The "Lake Isle of Innisfree" is a poem written by William Butler Yeats in 1888. The poem was published first in the National Observer in 1890 and reprinted The Countess Kathleen and Various Legends and Lyrics in 1892. One of Yeats's earlier poems, "The Lake Isle of Innisfree" was an attempt to create a form of poetry that was Irish in origin rather than one that adhered to the standards set by English poets and critics. [1] The poem, unlike many others from the era, does not contain direct references to mysticism and the occult, yet it received critical success in the United Kingdom as well as in France.[2]

He remembers Innisfree as a utopia that would supply all his needs. His memory tricks him into thinking it had a beautiful summer climate all year round.

Lake Isle of Innisfree is not to be confused with the song, "The Isle of Innisfree". Although the two works share a similar title they are completely different and original in their own right but are very often mistakenly thought to be one in the same. The song "Isle of Innisfree" was written by Irish songwriter Dick Farrelly.

YOUR TASKS:
1 – Quote the passage about the Yeats poem from "He remembers Innisfree" through "songwriter Dick Farrelly.".
2 – Using the passage about the Yeats poem, decide whether each statement agrees with it, and back each yes or no with the deciding words quoted from the passage.
(a) The poem first appeared in the National Observer in 1890.
(b) The poem contains direct references to mysticism and the occult.
(c) The poem tried to follow the standards set by English poets and critics.
3 – Answer these questions from the passage about the Yeats poem:
(a) In what year did Yeats write the poem?
(b) In which two countries did the poem receive critical success?
(c) Who wrote the song "Isle of Innisfree"?

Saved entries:

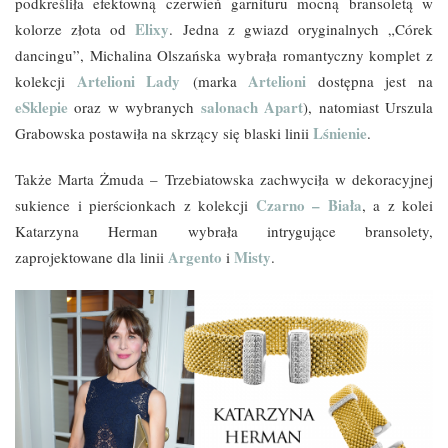
podkreśliła efektowną czerwień garnituru mocną bransoletą w
Elixy
kolorze złota od
. Jedna z gwiazd oryginalnych „Córek
dancingu”, Michalina Olszańska wybrała romantyczny komplet z
Artelioni Lady
Artelioni
kolekcji
(marka
dostępna jest na
eSklepie
salonach Apart
oraz w wybranych
), natomiast Urszula
Lśnienie
Grabowska postawiła na skrzący się blaski linii
.
Także Marta Żmuda – Trzebiatowska zachwyciła w dekoracyjnej
Czarno – Biała
sukience i pierścionkach z kolekcji
, a z kolei
Katarzyna Herman wybrała intrygujące bransolety,
Argento
Misty
zaprojektowane dla linii
i
.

EXPECTED RESULTS:
1 –
He remembers Innisfree as a utopia that would supply all his needs. His memory tricks him into thinking it had a beautiful summer climate all year round.

Lake Isle of Innisfree is not to be confused with the song, "The Isle of Innisfree". Although the two works share a similar title they are completely different and original in their own right but are very often mistakenly thought to be one in the same. The song "Isle of Innisfree" was written by Irish songwriter Dick Farrelly.

2 –
(a) Yes: "The poem was published first in the National Observer in 1890"
(b) No: "does not contain direct references to mysticism and the occult"
(c) No: "rather than one that adhered to the standards set by English poets and critics"

3 –
(a) 1888
(b) The United Kingdom and France
(c) Dick Farrelly